Cancer arises from the transformation of normal cells into tumour cells in a multi-stage process that generally progresses from a pre-cancerous lesion to a malignant tumour.
These changes are the result of the interaction between a person’s genetic factors and three categories of external agents, including:
- physical carcinogens, such as ultraviolet and ionizing radiation;
- chemical carcinogens, such as asbestos, components of tobacco smoke, alcohol, aflatoxin (a food contaminant), and arsenic (a drinking water contaminant); and
- biological carcinogens, such as infections from certain viruses, bacteria, or parasites.
Sometimes the internal state of the body and the hormones released by the body can also contribute to the occurrence of these genetic abnormalities.
Cancer is most often diagnosed in middle-aged and elderly people, but the cell changes that cause cancer start much earlier, so it’s important to protect yourself from it at any age.
The number of people getting cancer is increasing, in part because people are living longer now than in the past.

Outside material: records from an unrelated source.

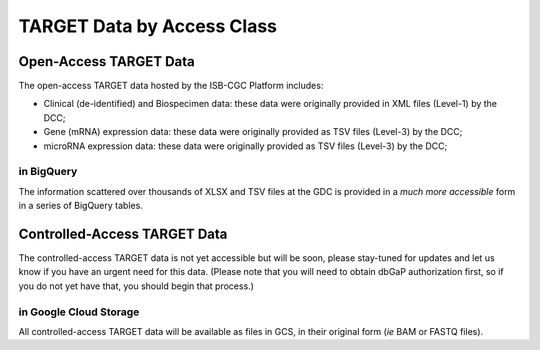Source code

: TARGET Data by Access Class
#############################

Open-Access TARGET Data
=========================

The open-access TARGET data hosted by the ISB-CGC Platform includes:

* Clinical (de-identified) and Biospecimen data: these data were originally provided in XML files (Level-1) by the DCC;
* Gene (mRNA) expression data:  these data were originally provided as TSV files (Level-3) by the DCC;
* microRNA expression data:  these data were originally provided as TSV files (Level-3) by the DCC;

.. _in_BigQuery:

in BigQuery
-----------

The information scattered over thousands of XLSX and TSV files at the GDC is provided in 
a *much more accessible* form in
a series of BigQuery tables.

Controlled-Access TARGET Data
===============================

The controlled-access TARGET data is not yet accessible but will be soon, please
stay-tuned for updates and let us know if you have an urgent need for this data.
(Please note that you will need to obtain dbGaP authorization first, so if you
do not yet have that, you should begin that process.)

in Google Cloud Storage
-----------------------

All controlled-access TARGET data will be available as files in GCS, in their original form
(*ie* BAM or FASTQ files).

Risk factors for cancer and other non-communicable diseases include tobacco and alcohol use, unhealthy diet, lack of physical activity and air pollution.
Some chronic infections can also be risk factors for cancer, and this problem is particularly acute in low- and middle-income countries.
In 2018, approximately 13% of cancers diagnosed worldwide were associated with carcinogenic infections such as Helicobacter pylori, human papillomavirus (HPV), hepatitis B, hepatitis C, and Epstein-Barr virus.
Hepatitis B and C viruses and some types of HPV increase the risk of developing liver and cervical cancer, respectively. HIV infection increases the risk of cervical cancer sixfold and significantly increases the risk of other cancers such as Kaposi’s sarcoma.